YOUR INSTRUCTIONS: All of the lines below should be output exactly as shown.

(Dataset entries)
Segment Open
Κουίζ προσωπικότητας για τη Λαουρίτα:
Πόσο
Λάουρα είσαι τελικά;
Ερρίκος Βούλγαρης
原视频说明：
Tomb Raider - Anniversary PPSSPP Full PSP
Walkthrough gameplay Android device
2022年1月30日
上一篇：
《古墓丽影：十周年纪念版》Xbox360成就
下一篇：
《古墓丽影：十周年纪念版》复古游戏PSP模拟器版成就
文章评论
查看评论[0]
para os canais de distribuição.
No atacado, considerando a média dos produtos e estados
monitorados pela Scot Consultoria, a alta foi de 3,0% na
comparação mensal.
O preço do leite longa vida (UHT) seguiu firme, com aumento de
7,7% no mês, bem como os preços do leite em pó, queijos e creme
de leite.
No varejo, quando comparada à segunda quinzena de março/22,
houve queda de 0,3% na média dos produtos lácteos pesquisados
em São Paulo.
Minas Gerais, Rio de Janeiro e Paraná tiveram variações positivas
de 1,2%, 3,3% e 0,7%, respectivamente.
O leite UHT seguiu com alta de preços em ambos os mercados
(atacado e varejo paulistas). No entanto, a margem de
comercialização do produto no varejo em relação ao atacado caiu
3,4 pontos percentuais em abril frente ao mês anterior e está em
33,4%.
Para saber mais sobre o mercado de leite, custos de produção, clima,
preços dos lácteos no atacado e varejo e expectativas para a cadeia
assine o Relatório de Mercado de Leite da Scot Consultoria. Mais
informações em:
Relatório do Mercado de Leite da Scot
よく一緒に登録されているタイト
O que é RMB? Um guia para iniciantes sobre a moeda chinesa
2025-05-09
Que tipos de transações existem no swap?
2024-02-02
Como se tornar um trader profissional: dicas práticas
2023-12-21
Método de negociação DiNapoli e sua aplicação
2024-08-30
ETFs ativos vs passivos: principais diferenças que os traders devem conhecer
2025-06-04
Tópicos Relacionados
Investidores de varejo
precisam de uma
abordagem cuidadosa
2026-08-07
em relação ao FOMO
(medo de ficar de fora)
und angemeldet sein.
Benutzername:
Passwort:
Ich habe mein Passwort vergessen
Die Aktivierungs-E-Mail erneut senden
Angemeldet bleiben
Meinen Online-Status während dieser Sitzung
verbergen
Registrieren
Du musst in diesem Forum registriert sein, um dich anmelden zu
Segment Closed
WRITTEN SOLUTION:
Κουίζ προσωπικότητας για τη Λαουρίτα:
Πόσο
Λάουρα είσαι τελικά;
Ερρίκος Βούλγαρης
原视频说明：
Tomb Raider - Anniversary PPSSPP Full PSP
Walkthrough gameplay Android device
2022年1月30日
上一篇：
《古墓丽影：十周年纪念版》Xbox360成就
下一篇：
《古墓丽影：十周年纪念版》复古游戏PSP模拟器版成就
文章评论
查看评论[0]
para os canais de distribuição.
No atacado, considerando a média dos produtos e estados
monitorados pela Scot Consultoria, a alta foi de 3,0% na
comparação mensal.
O preço do leite longa vida (UHT) seguiu firme, com aumento de
7,7% no mês, bem como os preços do leite em pó, queijos e creme
de leite.
No varejo, quando comparada à segunda quinzena de março/22,
houve queda de 0,3% na média dos produtos lácteos pesquisados
em São Paulo.
Minas Gerais, Rio de Janeiro e Paraná tiveram variações positivas
de 1,2%, 3,3% e 0,7%, respectivamente.
O leite UHT seguiu com alta de preços em ambos os mercados
(atacado e varejo paulistas). No entanto, a margem de
comercialização do produto no varejo em relação ao atacado caiu
3,4 pontos percentuais em abril frente ao mês anterior e está em
33,4%.
Para saber mais sobre o mercado de leite, custos de produção, clima,
preços dos lácteos no atacado e varejo e expectativas para a cadeia
assine o Relatório de Mercado de Leite da Scot Consultoria. Mais
informações em:
Relatório do Mercado de Leite da Scot
よく一緒に登録されているタイト
O que é RMB? Um guia para iniciantes sobre a moeda chinesa
2025-05-09
Que tipos de transações existem no swap?
2024-02-02
Como se tornar um trader profissional: dicas práticas
2023-12-21
Método de negociação DiNapoli e sua aplicação
2024-08-30
ETFs ativos vs passivos: principais diferenças que os traders devem conhecer
2025-06-04
Tópicos Relacionados
Investidores de varejo
precisam de uma
abordagem cuidadosa
2026-08-07
em relação ao FOMO
(medo de ficar de fora)
und angemeldet sein.
Benutzername:
Passwort:
Ich habe mein Passwort vergessen
Die Aktivierungs-E-Mail erneut senden
Angemeldet bleiben
Meinen Online-Status während dieser Sitzung
verbergen
Registrieren
Du musst in diesem Forum registriert sein, um dich anmelden zu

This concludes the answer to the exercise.